2. The range query must also be the last column in an index. This is an axiom of 1 above.
3. Only use a range query or sort on one column.
more 


But these rules are not always true.
For example when you have a range query for a column and then sort by the same one, this column must be the first column in the index (opposite to 1st rule above).


for example for query:

db.tourism.find({ "country" : "eg", "checkin" : { "$gte" : ISODate("2012-07-17T20:00:00Z"), "$lte" : ISODate("2012-09-29T20:00:00Z") }, "nights" : { "$gte" : 1, "$lte" : 21 }, "stars" : { "$gte" : 1, "$lte" : 5 }, "eprice" : { "$gte" : 1, "$lte" : 2000 } }).sort({eprice : 1}).limit(20).explain()

must be ensured index : 


db.tourism.ensureIndex({ "eprice" : 1, "country" : 1, "checkin" : 1, "nights" : 1, "stars" : 1 });


and most interesting part of it that when your queries has more strict ranges, for example - 


db.tourism.find({ "country" : "eg", "checkin" : { "$gte" : ISODate("2012-07-17T20:00:00Z"), "$lte" : ISODate("2012-07-29T20:00:00Z") }, "nights" : { "$gte" : 1, "$lte" : 21 }, "stars" : { "$gte" : 1, "$lte" : 5 }, "eprice" : { "$gte" : 1, "$lte" : 2000 } }).sort({eprice : 1}).limit(20).explain()
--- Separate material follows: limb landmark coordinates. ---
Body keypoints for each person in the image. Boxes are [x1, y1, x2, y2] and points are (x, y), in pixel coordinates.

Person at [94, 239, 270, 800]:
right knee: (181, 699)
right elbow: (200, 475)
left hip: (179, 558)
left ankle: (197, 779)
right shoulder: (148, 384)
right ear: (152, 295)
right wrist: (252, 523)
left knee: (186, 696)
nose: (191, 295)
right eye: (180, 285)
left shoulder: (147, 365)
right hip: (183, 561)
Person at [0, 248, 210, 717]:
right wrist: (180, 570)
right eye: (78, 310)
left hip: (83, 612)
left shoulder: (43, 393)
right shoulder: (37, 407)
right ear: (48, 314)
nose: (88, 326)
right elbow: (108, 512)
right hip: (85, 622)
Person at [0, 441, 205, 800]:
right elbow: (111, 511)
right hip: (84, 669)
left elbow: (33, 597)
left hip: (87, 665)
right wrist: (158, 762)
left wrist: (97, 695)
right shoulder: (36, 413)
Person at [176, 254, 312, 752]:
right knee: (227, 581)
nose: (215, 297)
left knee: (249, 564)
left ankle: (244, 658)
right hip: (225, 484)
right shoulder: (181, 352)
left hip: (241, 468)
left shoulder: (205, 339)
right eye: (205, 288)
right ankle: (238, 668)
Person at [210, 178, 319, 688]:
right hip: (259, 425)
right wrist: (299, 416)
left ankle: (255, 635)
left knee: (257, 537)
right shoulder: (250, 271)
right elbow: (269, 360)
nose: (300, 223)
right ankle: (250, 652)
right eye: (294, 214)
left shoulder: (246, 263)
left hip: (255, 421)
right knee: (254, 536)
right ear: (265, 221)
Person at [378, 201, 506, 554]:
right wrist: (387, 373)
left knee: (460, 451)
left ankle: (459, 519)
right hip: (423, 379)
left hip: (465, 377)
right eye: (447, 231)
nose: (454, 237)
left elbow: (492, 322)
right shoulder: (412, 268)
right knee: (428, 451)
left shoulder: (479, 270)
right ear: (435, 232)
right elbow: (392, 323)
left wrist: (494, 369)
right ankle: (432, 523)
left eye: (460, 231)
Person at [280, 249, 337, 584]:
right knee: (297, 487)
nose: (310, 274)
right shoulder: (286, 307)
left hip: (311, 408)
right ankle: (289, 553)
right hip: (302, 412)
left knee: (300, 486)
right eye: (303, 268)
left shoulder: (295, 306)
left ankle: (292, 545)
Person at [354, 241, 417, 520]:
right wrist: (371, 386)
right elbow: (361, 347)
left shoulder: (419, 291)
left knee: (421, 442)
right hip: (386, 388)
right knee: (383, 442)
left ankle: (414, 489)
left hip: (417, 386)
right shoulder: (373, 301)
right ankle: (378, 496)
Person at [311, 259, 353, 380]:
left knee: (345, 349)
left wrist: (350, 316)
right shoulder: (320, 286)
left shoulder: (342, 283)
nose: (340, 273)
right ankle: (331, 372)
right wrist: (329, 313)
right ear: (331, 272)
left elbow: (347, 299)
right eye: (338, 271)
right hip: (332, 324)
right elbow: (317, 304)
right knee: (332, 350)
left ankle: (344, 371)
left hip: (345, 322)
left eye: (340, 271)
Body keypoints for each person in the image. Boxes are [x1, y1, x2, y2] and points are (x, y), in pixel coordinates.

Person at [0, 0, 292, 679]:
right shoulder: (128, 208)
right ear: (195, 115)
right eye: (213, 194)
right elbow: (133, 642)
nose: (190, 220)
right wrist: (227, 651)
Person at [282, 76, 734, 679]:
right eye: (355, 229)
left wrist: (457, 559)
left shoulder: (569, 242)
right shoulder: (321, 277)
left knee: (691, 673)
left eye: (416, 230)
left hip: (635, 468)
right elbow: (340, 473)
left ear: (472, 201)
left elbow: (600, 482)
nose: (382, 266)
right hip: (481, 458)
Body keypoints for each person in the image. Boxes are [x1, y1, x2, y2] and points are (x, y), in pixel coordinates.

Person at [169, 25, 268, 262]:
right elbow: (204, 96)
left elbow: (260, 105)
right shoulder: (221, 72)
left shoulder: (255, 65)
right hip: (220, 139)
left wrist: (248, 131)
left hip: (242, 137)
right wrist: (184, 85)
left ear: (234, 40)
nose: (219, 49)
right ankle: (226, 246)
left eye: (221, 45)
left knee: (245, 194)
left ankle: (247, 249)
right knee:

then you could have simple index (following the standard rules) like such:
db.tourism.ensureIndex({ "country" : 1, "checkin" : 1, "nights" : 1, "stars" : 1, "eprice" : 1 });


query time for this index will be the same as for index where eprice the first column (this send me wrong way first time when I'm trying to set indexes)


And don't forget to ensure similar indexes for queries with diffrent sort columns (even when the query part is the same)


So the indexing of mongodb for me now similar the Machine Learning - a little sciense, a little intuition and more trying.


P.S. Still haven't tryed the DEX indexing robot for MongoDB, maybe it could help with the problem, but I love try to slove a problem by the hands first.